Они присели на ступеньку, тесно прижавшись плечами.
— Буфет открыт, но еды там нет, — грустно сказал Штерн, настроение у которого менялось столь же стремительно, что и островная погода. — К тому же туда не протолкнешься...
Марк обнял его за плечи и слегка встряхнул.
— Ты сегодня что-то сам не свой, Макс. Ничего, всё образуется, все образумятся, — сказал он ободряюще, искренне надеясь, что так и будет.
— Хотел бы я тебе верить. Ох, как бы я хотел тебе верить! Но только, по-моему, Марк, это катастрофа. Это конец. Мы уже никогда не вернемся... Доктор нашел у меня аневризму... — прибавил он печально и, толкаясь локтем, полез в карман за носовым платком. Сколько дней мы просидели с ним за одной партой? Что-то около тысячи. Я у окна, он — у прохода. После обеда в школьной столовой у него всегда негромко бурчало в животе, а однажды в жаркий июньский день у него вдруг пошла носом кровь и он перепачкал экзаменационную работу.
Несколько минут они сидели молча. Марк задумчиво вертел в руках белый, как соль, зернистый камешек, который всегда носил с собой вроде талисмана. Вынимая платок, Штерн просыпал на землю серебряную мелочь, крякнув, потянулся было собирать, оставил, вздохнул, переложил, попутно глянув на часы, из левого кармана пальто в правый пузырек каких-то млечных капель, попытался расстегнуть тугую верхнюю пуговицу рубашки, оставил, снова вздохнул, слегка оттянул узел галстука, страдальчески подвигал шеей и развернул свой белоснежный платок, как флаг капитуляции.
Высморкавшись и отдышавшись, он уже другим тоном спросил, указывая на черный чемодан Нечета:
— Стало быть, это тот самый кофр?
— Да, Макс, тот самый кофр. Напоминаю тебе, что в нем — самая ценная часть нашего семейного архива. Кроме того, там жестяная коробка ректорских печатей и несколько раритетных изданий, среди которых сербский перевод «Странной Книги». Понимаешь, о чем речь?
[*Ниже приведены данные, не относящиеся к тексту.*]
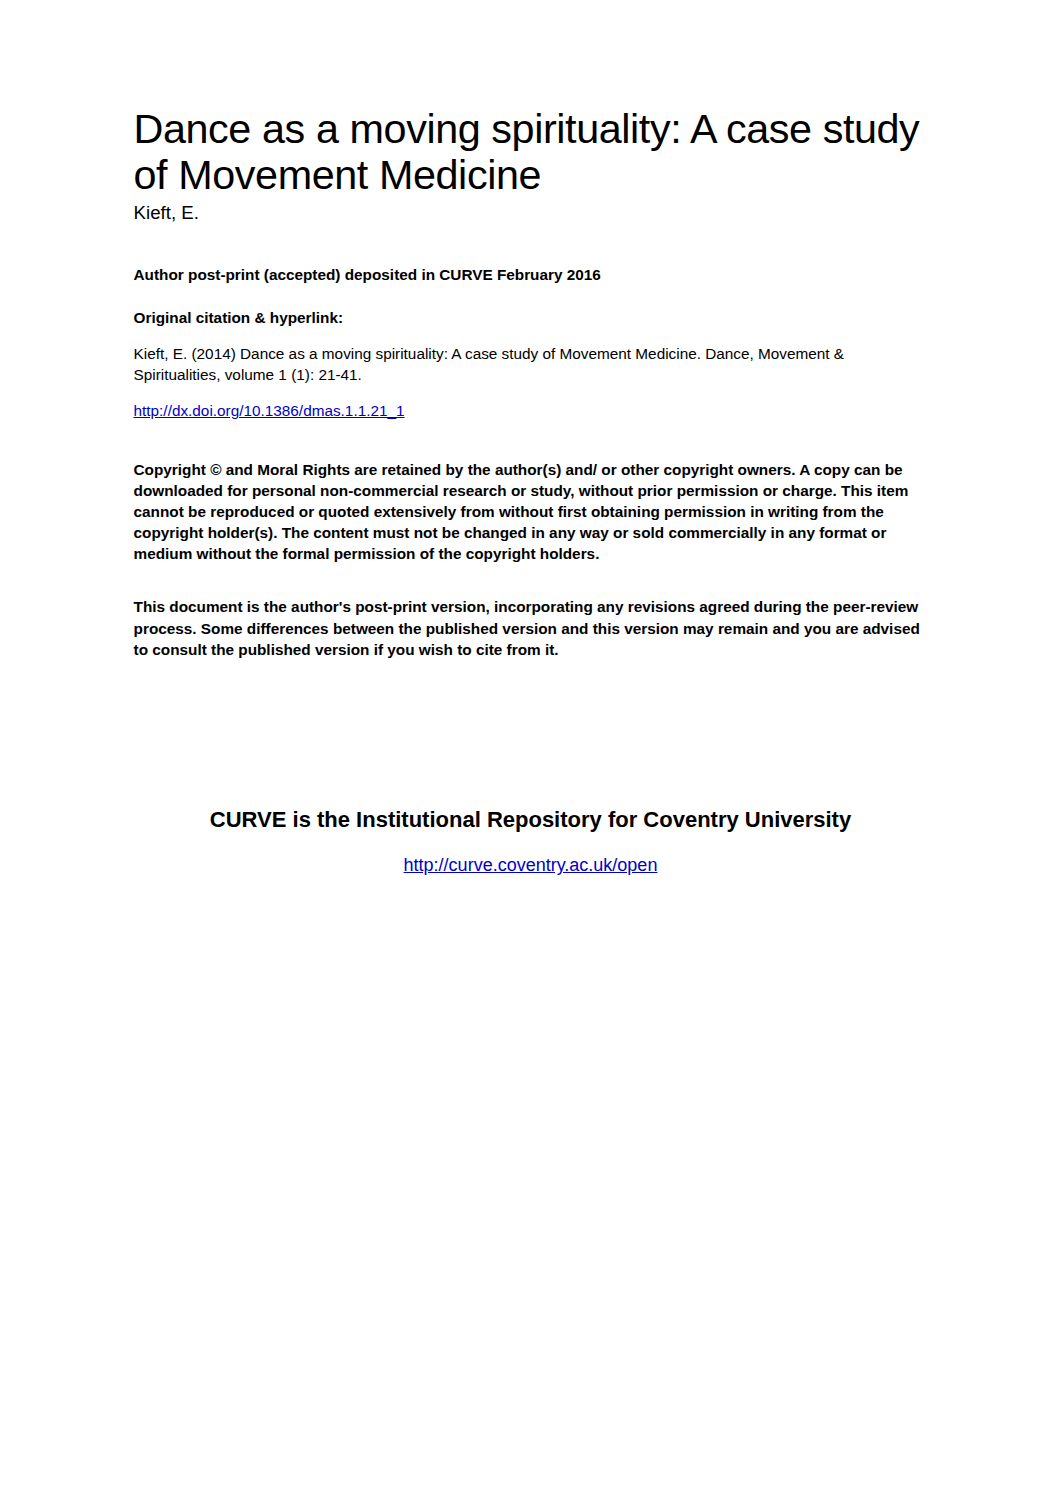Dance as a moving spirituality: A case study of Movement Medicine
Kieft, E.
Author post-print (accepted) deposited in CURVE February 2016
Original citation & hyperlink:
Kieft, E. (2014) Dance as a moving spirituality: A case study of Movement Medicine. Dance, Movement & Spiritualities, volume 1 (1): 21-41.
http://dx.doi.org/10.1386/dmas.1.1.21_1
Copyright © and Moral Rights are retained by the author(s) and/ or other copyright owners. A copy can be downloaded for personal non-commercial research or study, without prior permission or charge. This item cannot be reproduced or quoted extensively from without first obtaining permission in writing from the copyright holder(s). The content must not be changed in any way or sold commercially in any format or medium without the formal permission of the copyright holders.
This document is the author's post-print version, incorporating any revisions agreed during the peer-review process. Some differences between the published version and this version may remain and you are advised to consult the published version if you wish to cite from it.
CURVE is the Institutional Repository for Coventry University
http://curve.coventry.ac.uk/open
Так что будь, пожалуйста, бдителен.
— Неужели то самое издание: Лейден, начало семнадцатого века?
В глазах Штерна зажегся библиофильский огонек
— Так точно, тысяча шестьсот шестнадцатый год.
— Ух ты! Никогда не держал эту книгу в руках, хотя наслышан... — сказал он с такой знакомой Марку интонацией профессиональной зависти. — Хорошо. Я не буду спускать с него глаз. Будь уверен, — серьезно закончил Штерн тонким голосом, каким в детстве клялся вечно хранить тайны.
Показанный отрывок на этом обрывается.